*Source data*:
---------------

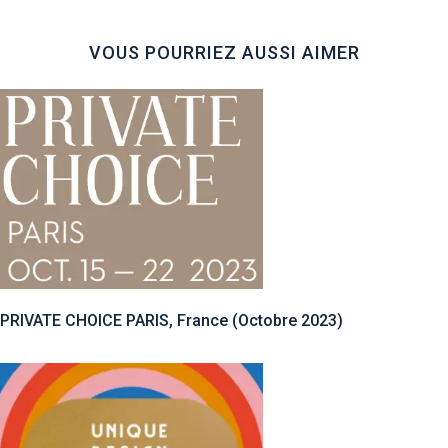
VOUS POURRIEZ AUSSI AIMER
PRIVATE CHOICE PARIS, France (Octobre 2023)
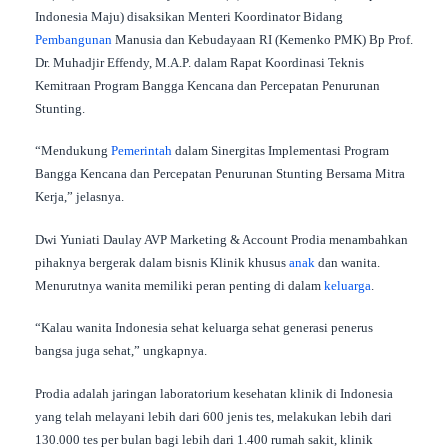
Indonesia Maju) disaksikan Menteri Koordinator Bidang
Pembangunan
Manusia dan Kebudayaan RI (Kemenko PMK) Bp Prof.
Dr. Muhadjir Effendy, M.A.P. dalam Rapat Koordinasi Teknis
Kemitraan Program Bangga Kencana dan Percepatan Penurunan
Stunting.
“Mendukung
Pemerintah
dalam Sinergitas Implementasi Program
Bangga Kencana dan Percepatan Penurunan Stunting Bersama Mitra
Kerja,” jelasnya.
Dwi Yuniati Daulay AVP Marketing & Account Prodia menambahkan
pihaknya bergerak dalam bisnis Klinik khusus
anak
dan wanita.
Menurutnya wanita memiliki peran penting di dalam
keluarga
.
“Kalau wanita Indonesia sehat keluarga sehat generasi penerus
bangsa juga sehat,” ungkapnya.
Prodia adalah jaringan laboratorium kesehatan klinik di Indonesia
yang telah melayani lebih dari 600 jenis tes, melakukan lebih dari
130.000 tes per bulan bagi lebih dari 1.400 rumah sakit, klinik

---------------

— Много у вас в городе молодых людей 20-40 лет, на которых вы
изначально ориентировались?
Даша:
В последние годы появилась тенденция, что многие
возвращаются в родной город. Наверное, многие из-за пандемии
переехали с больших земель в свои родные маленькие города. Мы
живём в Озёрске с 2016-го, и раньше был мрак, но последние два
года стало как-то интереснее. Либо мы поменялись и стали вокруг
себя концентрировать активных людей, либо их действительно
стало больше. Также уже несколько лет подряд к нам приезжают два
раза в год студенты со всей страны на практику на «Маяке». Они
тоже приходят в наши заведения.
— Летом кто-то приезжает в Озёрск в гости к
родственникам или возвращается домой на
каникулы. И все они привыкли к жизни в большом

---------------

From the listing, return every line starting at the one that contains "VOUS POURRIEZ AUSSI AIMER" and ending with the one that contains "PRIVATE CHOICE PARIS, France (Octobre 2023)", reproducing each character unchanged.

*Expected output*:
VOUS POURRIEZ AUSSI AIMER
PRIVATE CHOICE PARIS, France (Octobre 2023)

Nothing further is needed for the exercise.